## What is expected
Your output should be the lines from the one that contains "left hip: (728, 277)" to the end of the listing, transcribed exactly. Include nothing else.

━━━

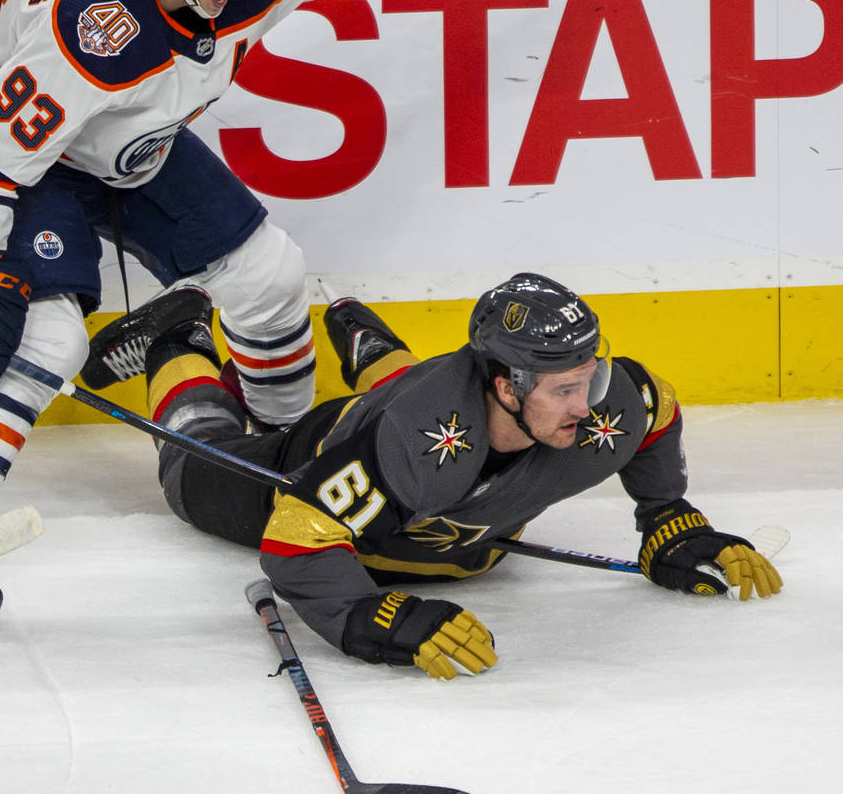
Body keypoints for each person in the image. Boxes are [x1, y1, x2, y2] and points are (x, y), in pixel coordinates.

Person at [0, 0, 520, 637]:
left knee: (270, 276)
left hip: (134, 141)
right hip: (28, 159)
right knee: (43, 339)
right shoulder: (91, 33)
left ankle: (275, 470)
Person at [84, 275, 782, 679]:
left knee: (422, 417)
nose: (588, 404)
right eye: (564, 390)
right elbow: (296, 540)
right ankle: (179, 337)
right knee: (190, 462)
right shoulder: (412, 442)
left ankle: (365, 338)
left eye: (588, 378)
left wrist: (665, 517)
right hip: (311, 462)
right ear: (506, 385)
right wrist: (371, 617)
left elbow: (654, 405)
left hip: (417, 443)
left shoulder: (603, 404)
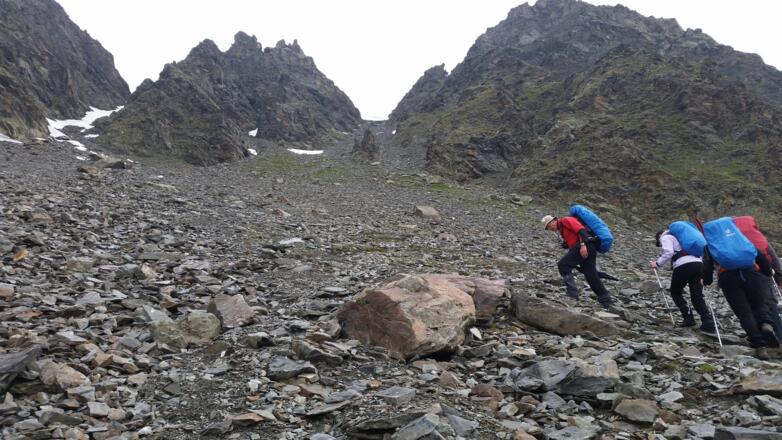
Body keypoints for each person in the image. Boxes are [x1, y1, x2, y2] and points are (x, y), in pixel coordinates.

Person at [702, 246, 780, 359]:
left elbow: (707, 265)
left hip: (728, 277)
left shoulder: (711, 244)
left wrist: (706, 280)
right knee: (759, 304)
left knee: (744, 312)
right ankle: (765, 323)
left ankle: (760, 346)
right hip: (751, 273)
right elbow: (759, 255)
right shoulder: (740, 238)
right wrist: (767, 271)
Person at [541, 214, 617, 311]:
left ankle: (572, 295)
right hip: (589, 247)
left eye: (548, 226)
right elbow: (574, 236)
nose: (549, 229)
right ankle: (607, 301)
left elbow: (581, 230)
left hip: (585, 246)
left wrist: (583, 245)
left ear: (553, 221)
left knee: (563, 265)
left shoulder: (566, 220)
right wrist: (566, 244)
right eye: (547, 228)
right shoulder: (562, 229)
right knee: (591, 275)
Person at [651, 230, 716, 334]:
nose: (661, 245)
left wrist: (657, 263)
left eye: (659, 244)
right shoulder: (684, 237)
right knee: (697, 295)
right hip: (698, 264)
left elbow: (669, 252)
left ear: (659, 237)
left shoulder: (665, 237)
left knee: (675, 292)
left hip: (683, 265)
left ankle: (688, 318)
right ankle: (707, 321)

━━━

## Task output
left hip: (728, 277)
left shoulder: (711, 244)
left wrist: (706, 280)
right knee: (759, 304)
left knee: (744, 312)
right ankle: (765, 323)
left ankle: (760, 346)
right hip: (751, 273)
right elbow: (759, 255)
right shoulder: (740, 238)
right wrist: (767, 271)
Person at [541, 214, 617, 311]:
left ankle: (572, 295)
right hip: (589, 247)
left eye: (548, 226)
right elbow: (574, 236)
nose: (549, 229)
right ankle: (607, 301)
left elbow: (581, 230)
left hip: (585, 246)
left wrist: (583, 245)
left ear: (553, 221)
left knee: (563, 265)
left shoulder: (566, 220)
right wrist: (566, 244)
right eye: (547, 228)
right shoulder: (562, 229)
right knee: (591, 275)
Person at [651, 230, 716, 334]:
nose: (661, 245)
left wrist: (657, 263)
left eye: (659, 244)
right shoulder: (684, 237)
right knee: (697, 295)
right hip: (698, 264)
left elbow: (669, 252)
left ear: (659, 237)
left shoulder: (665, 237)
left knee: (675, 292)
left hip: (683, 265)
left ankle: (688, 318)
right ankle: (707, 321)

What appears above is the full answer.